Tickets - Novella - Chapter 5a



    "Come on.  She's asleep now.  And she might be asleep for the next four hours."  Not a chance of that.  Alice is a good baby, but the sun is out, the neighbours are getting ready for work and kids will be walking past on their way to school.  No way that curious baby will stay asleep for another hour, let alone four.  "Just imagine what we could get done in that time."  When a baby sleeps, shoudn't the parents, too?  Especially when one of them has an afternoon shift to look forward to?  "We'll start in the kitchen.  Do it over breakfast.  We'll just clean some things up and make a plan and a list of what to do and what to get to make it brighter, more inviting.  More homely.  And if we get that list done, we can move on to the hallway."
    "Let's just get breakfast, first."  That wasn't exactly and agreement, so no skipping called for, but at least breakfast is getting closer.  What's better?  Food or sleep?  It's hard to tell at this point.  As soon as it's time for one, you want the other and nothing satisfies.  It's easy for Alice.  She gets the right one just when she wants it.  Although, sometimes even she seems confused about which she prefers.

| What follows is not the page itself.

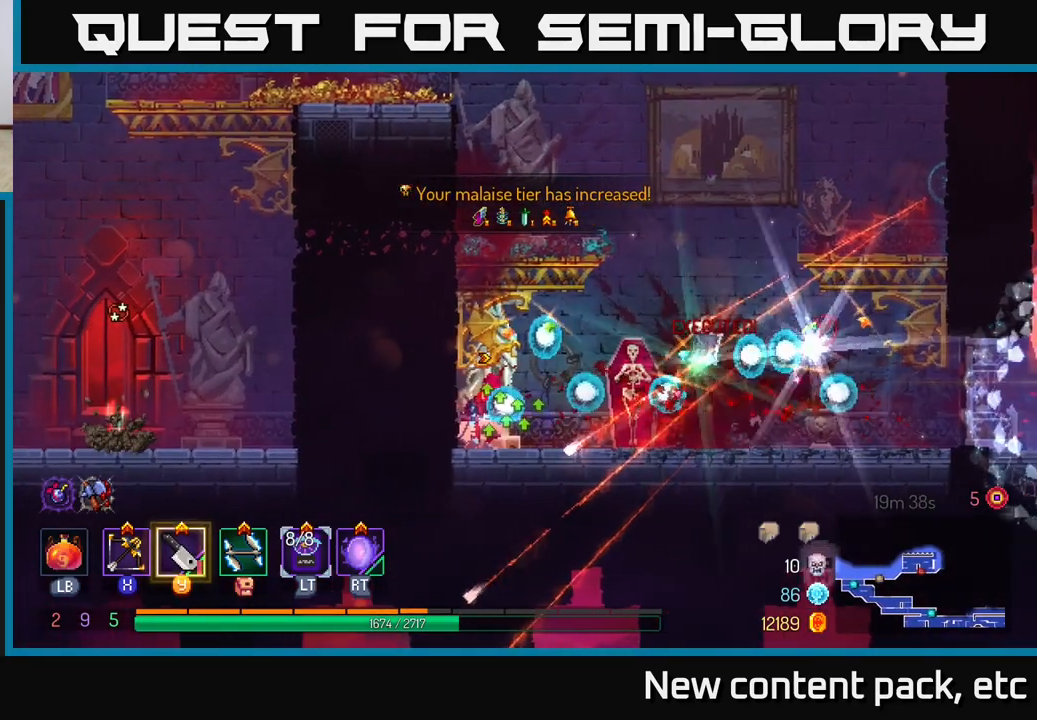
{"buttons": [], "left_stick": "right", "right_stick": "center", "events": [[67, "A", "down"], [150, "A", "up"], [233, "A", "down"], [350, "A", "up"], [400, "left_stick", "right"]]}
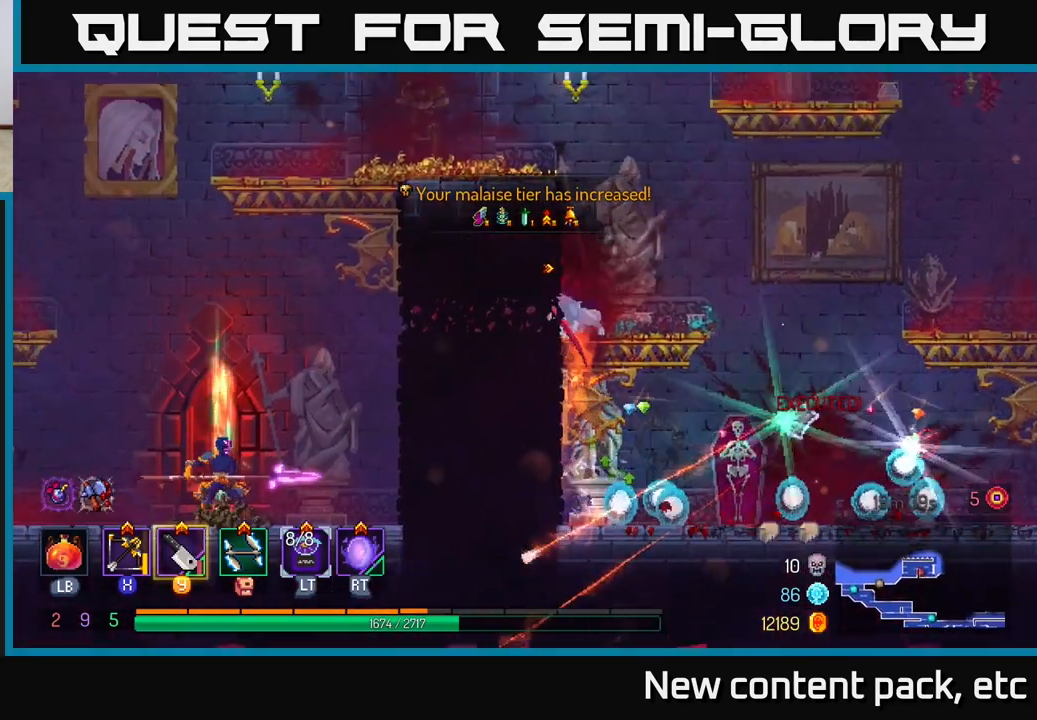
{"buttons": [], "left_stick": "right", "right_stick": "center", "events": [[100, "B", "down"], [217, "B", "up"]]}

    "Ideally, I'd love to get a different table, but maybe we can just paint it.  Or as a 
last resort, find a table cloth that is actually nice and doesn't make the place look too dowdy."  Just focus on the toast, please, how can you do or think about anything else?  "We could paint the cupboards too."  We?  Who exactly?  "They're just so dirty after all these years of bachelor living.  The landlord really should do a good clean and spruce up of the whole place, but I suppose you boys were expected to keep it decent and clean as each person left."  Yeah, well nothing official was ever stated.  Speaking of the landlord, shouldn't he be doing any work, or at least paying for it?
    "Actually, I don't know if we can paint the cupboards.  The landlord might not let us.  I'm sure there's something in the contract about structural changes."  That'll stop any of this fixing up talk.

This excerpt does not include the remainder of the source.